Ayla deu de ombros, mas havia algo em seu olhar que denunciava mais do que desânimo. Era tristeza, como se ela estivesse carregando um peso tão grande quanto o meu.
- Porque o selo está enfraquecendo. E as sombras sentem isso.
Fechei os olhos por um momento, tentando encontrar alguma lógica no caos. Respirei fundo, o cheiro úmido da floresta enchendo meus pulmões. Quando finalmente os abri, encarei Ayla, minha mente fervilhando.
- E você? - perguntei, minha voz dura, quase acusatória. - O que você ganha com isso?
Ela não hesitou. Seus olhos se fixaram nos meus, firmes como rocha.
- Eu não ganho nada, Rick. Mas, se não te ajudar, todos nós perdemos.
Por mais que eu quisesse duvidar, não havia mentira na voz dela. A franqueza era inegável, e havia algo na maneira como ela falou que me atingiu profundamente. Ela estava aqui, se colocando no caminho do perigo, não por ela mesma, mas por mim.
Ainda assim, acreditar nela não significava aceitar.
- Certo. - Suspirei, a frustração tomando conta de mim. O peso do que ela estava dizendo era quase esmagador. - Então, o que fazemos agora?
Ayla deixou escapar um sorriso breve, mas era um sorriso vazio, carregado de uma melancolia que eu não conseguia ignorar.
- Sobrevivemos. E encontramos uma maneira de reforçar o selo antes que seja tarde demais.
Balancei a cabeça, mais para mim mesmo do que para ela, tentando me convencer de que isso era possível. Sobrevivência... era a única coisa que eu sempre entendi. Mas agora, pela primeira vez, parecia insuficiente.
Enquanto voltávamos a caminhar, o silêncio entre nós era pesado. Cada passo ecoava como um lembrete de que o tempo estava contra nós. Eu tentava me concentrar no som das folhas, no farfalhar do vento, mas as palavras dela rodavam na minha mente, implacáveis.
Minha linhagem era uma maldição. Não um dom, não um privilégio, mas uma sentença que eu nunca pedi para carregar. Eu era o portador. As sombras estavam vindo, e o selo que protegia o mundo estava falhando. Eu sabia o que isso significava: escolhas difíceis, sacrifícios inevitáveis, e um confronto com algo que eu nem sequer entendia.

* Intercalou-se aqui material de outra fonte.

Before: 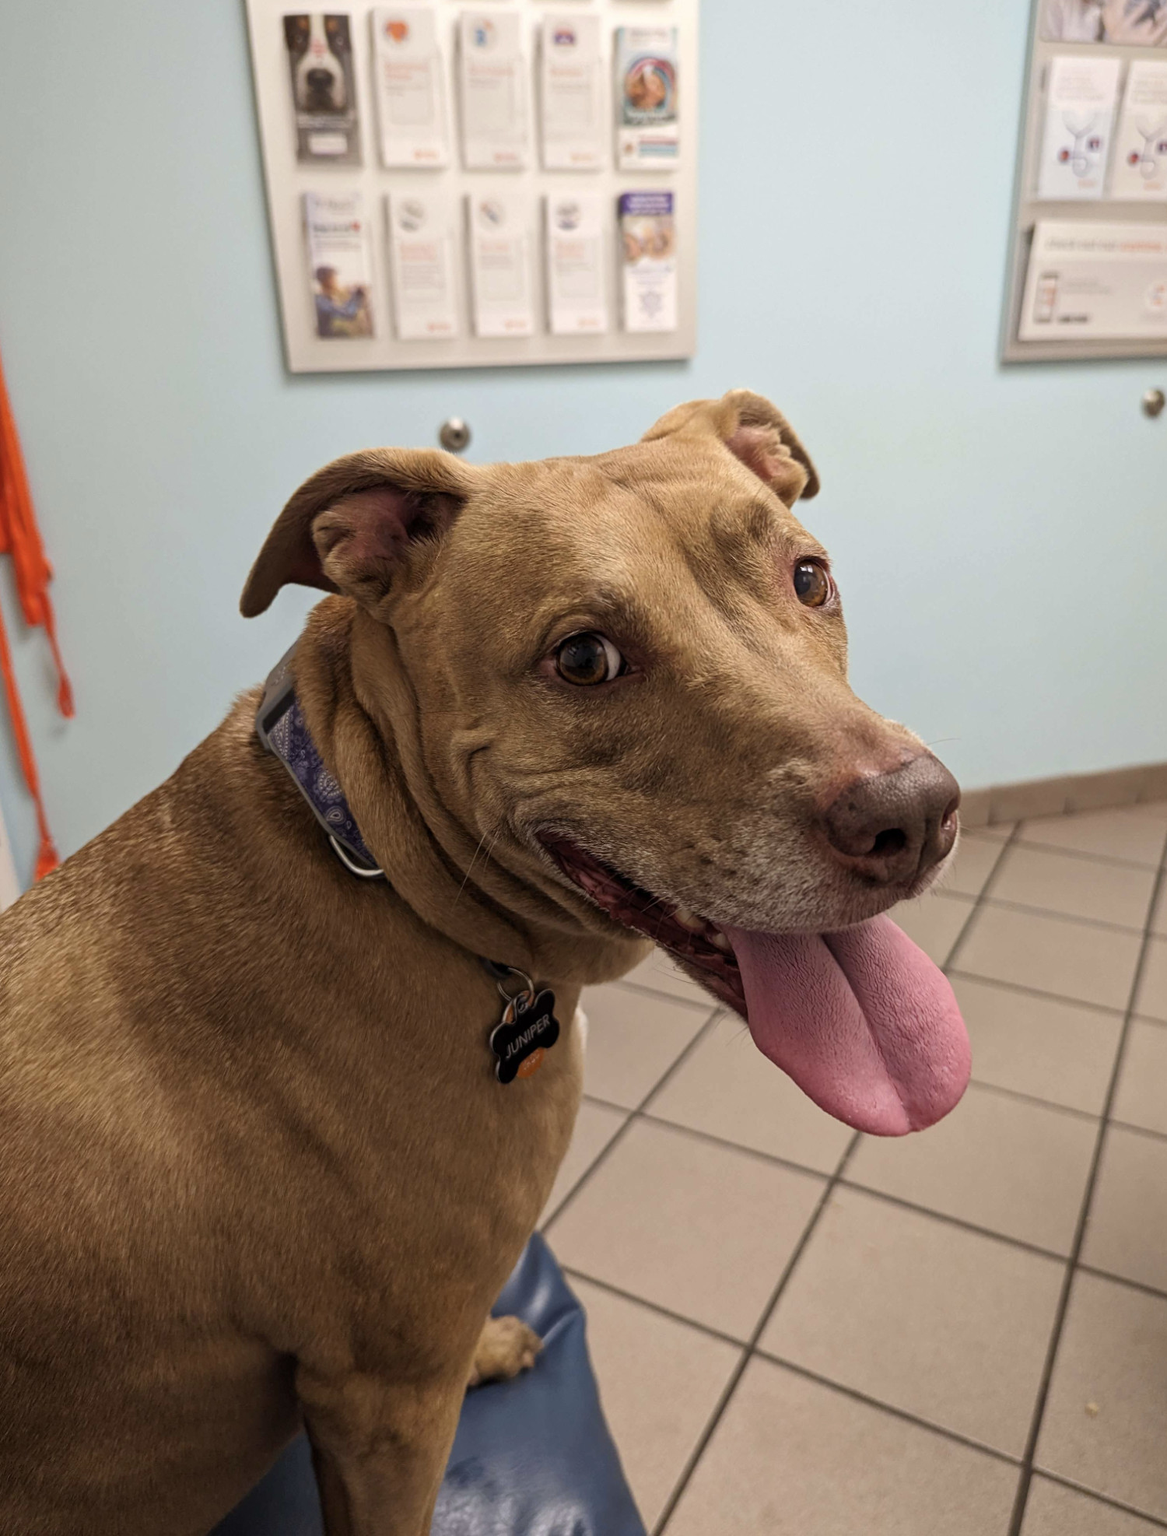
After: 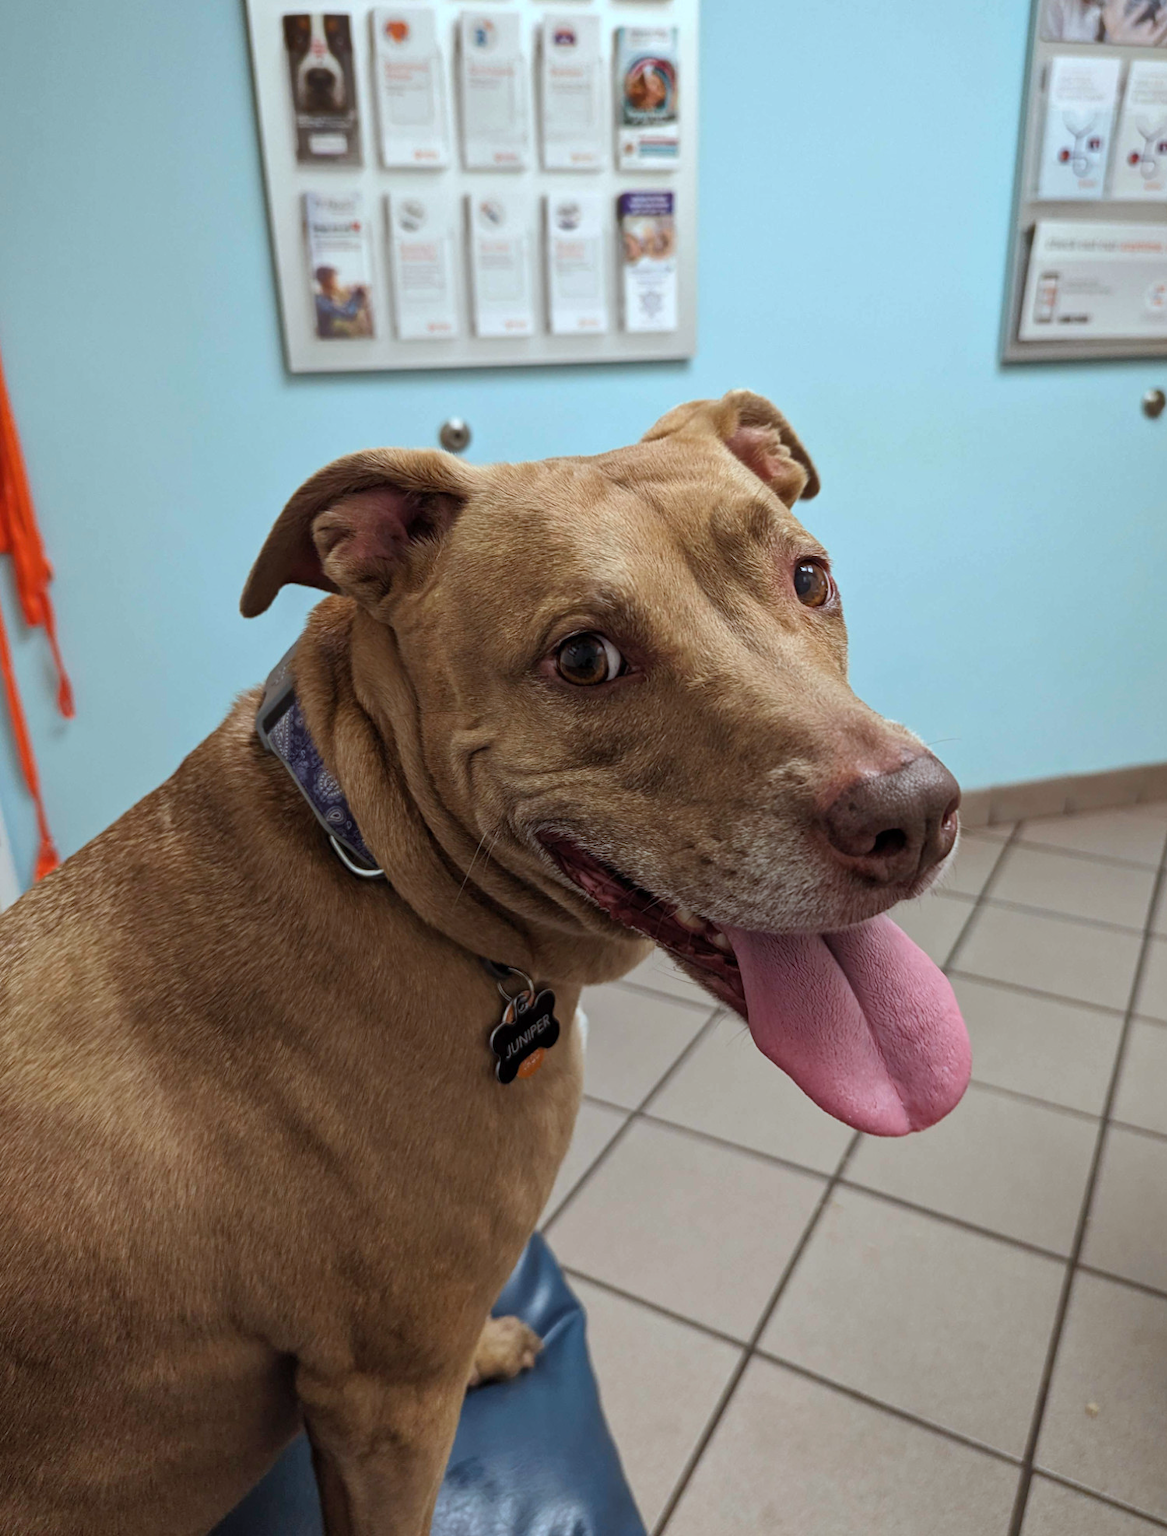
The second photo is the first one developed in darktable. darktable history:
color correction: highlights a* -11.37, highlights b* -15.88
shadows and highlights: radius 266.28, soften with gaussian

A cada passo que dávamos pela floresta, sentia o peso do destino se acumulando nos meus ombros. O mundo parecia mais escuro, as árvores mais altas, as sombras mais próximas. Tudo parecia conspirar contra nós, como se a floresta fosse um prelúdio para o que estava por vir.
Deixei escapar um suspiro profundo, sentindo um nó se formar em minha garganta. Eu não queria ser o portador. Não queria ser o responsável por algo tão grande, tão destrutivo. Mas a realidade era implacável. Não importava o que eu queria. O destino não ligava para as minhas vontades.
Sobrevivência.
Era isso que Ayla dizia. Mas sobreviver era apenas o começo. Não era suficiente. Não se tratava mais de apenas salvar a mim mesmo ou aqueles que eu amava. Era algo maior, algo que envolvia todo o mundo - e eu, contra minha vontade, era o centro disso tudo.
A pergunta que não queria calar ecoou em minha mente: se o selo falhar, quem eu me tornarei? A resposta me assombrava. Porque, no fundo, eu sabia que, quando esse momento chegasse, eu não seria mais o mesmo. E talvez, apenas talvez, essa nova versão de mim fosse o verdadeiro perigo.